We spoke at length about CIR, and needless to say, he is much less enthusiastic about CIR passing than I am. This, despite that fact the he himself is an immigrant. We had an in-depth conversation, and I was a little surprised to hear this gentleman, who is extremely bright and politically astute, parrot many of the false lines propagated by the anti-CIR propagandists, such as the Center for Immigration Studies, and Numbers USA. Believe me when I say that we have much work to do, if we want to have intelligent and fact based national discussions on the merits of CIR.

For example, there has been much work lately by organizations such as the Immigration Policy Center, that detail the economic advantages inherent in CIR.

“The 2007 immigration reform bill, which included a legalization program, would also have more than paid for its reform provisions through increased tax revenue. The CBO and JCT have estimated that the Comprehensive Immigration Reform Act of 2007, as amended by the Senate through May 24, 2007, would have generated $48 billion in new revenue during 2008-2017 from income and payroll taxes, as well as various administrative fees.38

Although it might seem that subtracting 8.3 million unauthorized immigrant workers2 from the labor force would automatically improve job prospects for the 15.7 million Americans who are now unemployed,3 the fact is that employment is not a “zero sum” game. Mass deportation is not the solution to the nation’s unemployment problem.”

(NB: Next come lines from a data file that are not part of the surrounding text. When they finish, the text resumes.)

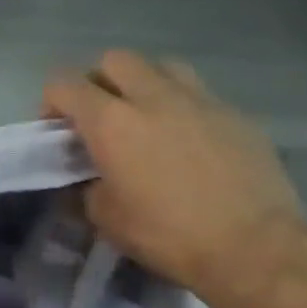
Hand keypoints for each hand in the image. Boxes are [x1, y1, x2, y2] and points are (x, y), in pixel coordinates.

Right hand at [42, 51, 306, 297]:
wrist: (255, 247)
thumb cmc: (165, 233)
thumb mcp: (103, 214)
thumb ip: (87, 181)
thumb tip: (91, 174)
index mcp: (111, 122)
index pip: (64, 84)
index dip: (51, 103)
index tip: (56, 132)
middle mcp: (153, 98)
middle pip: (115, 60)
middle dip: (98, 82)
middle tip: (98, 118)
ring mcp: (201, 102)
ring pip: (162, 67)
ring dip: (143, 85)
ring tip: (144, 119)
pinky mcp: (237, 115)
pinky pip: (198, 94)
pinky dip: (181, 108)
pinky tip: (184, 142)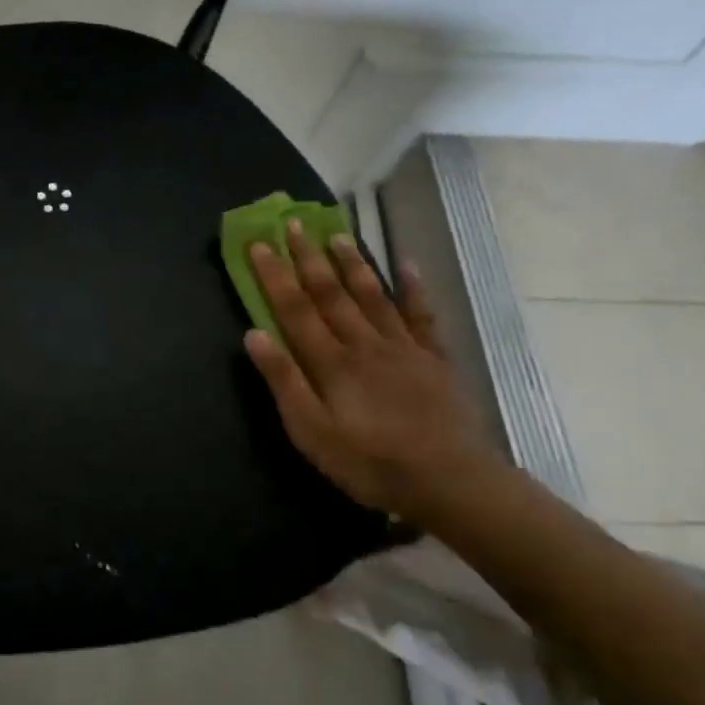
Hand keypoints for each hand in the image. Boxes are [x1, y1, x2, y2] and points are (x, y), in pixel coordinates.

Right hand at [243, 224, 495, 519]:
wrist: (450, 481)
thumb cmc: (370, 462)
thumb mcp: (311, 433)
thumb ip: (284, 382)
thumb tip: (253, 334)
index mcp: (330, 361)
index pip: (294, 308)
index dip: (274, 275)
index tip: (259, 243)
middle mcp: (363, 343)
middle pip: (330, 293)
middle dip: (308, 257)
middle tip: (294, 224)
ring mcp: (402, 347)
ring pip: (372, 295)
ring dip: (352, 263)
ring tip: (338, 234)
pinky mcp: (433, 358)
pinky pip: (421, 314)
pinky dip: (413, 287)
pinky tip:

I will say that my conversation with my old friend ended well, and while we agreed to disagree on some of the minor points of CIR, I believe that he found that when the bill is discussed in its entirety, and not just labeled “amnesty,” that his/the Republican position was not too different than what is being discussed by Senator Schumer, Homeland Security Chief Janet Napolitano, and even Representative Luis Gutierrez. Additionally, even the divisive issue of “earned legalization” is not fundamentally against their principals, when discussed in the context of the enforcement provisions included in the legislation. Ultimately, he offered that he favored a “compassionate solution” to the issue of the undocumented that are already here, especially when I emphasized that earned legalization would require a background check, paying taxes, learning English, etc..

I cannot emphasize enough the importance of compassion in this debate. The fact that so many of our nation’s religious leaders are united behind the compassionate solution of CIR is paramount to our winning over at least some of the more conservative states, and thus their Senator’s votes.

It might surprise many people to discover that even Roy Beck, Executive Director of NumbersUSA, in an on air radio debate with Kevin Johnson, Dean of UC Davis Law School, opened the door to "compelling cases," such as parents with citizen children. He estimated that there were 5-6 million undocumented residents with have citizen children that he would consider offering a pathway to legalization to, in the name of compassion. On the other hand, he pledged to kill CIR, so he will continue to be a pebble in our collective shoes, as far as passing CIR goes.

The point that I want to drive home, in relation to last nights huge success, is that we must unite behind the power of our numbers, as well as the power of our arguments. When the facts are on your side, argue the facts. The facts support CIR. Therefore, we have to try to bring the moderates along, as opposed to leaving them in our powerful wake.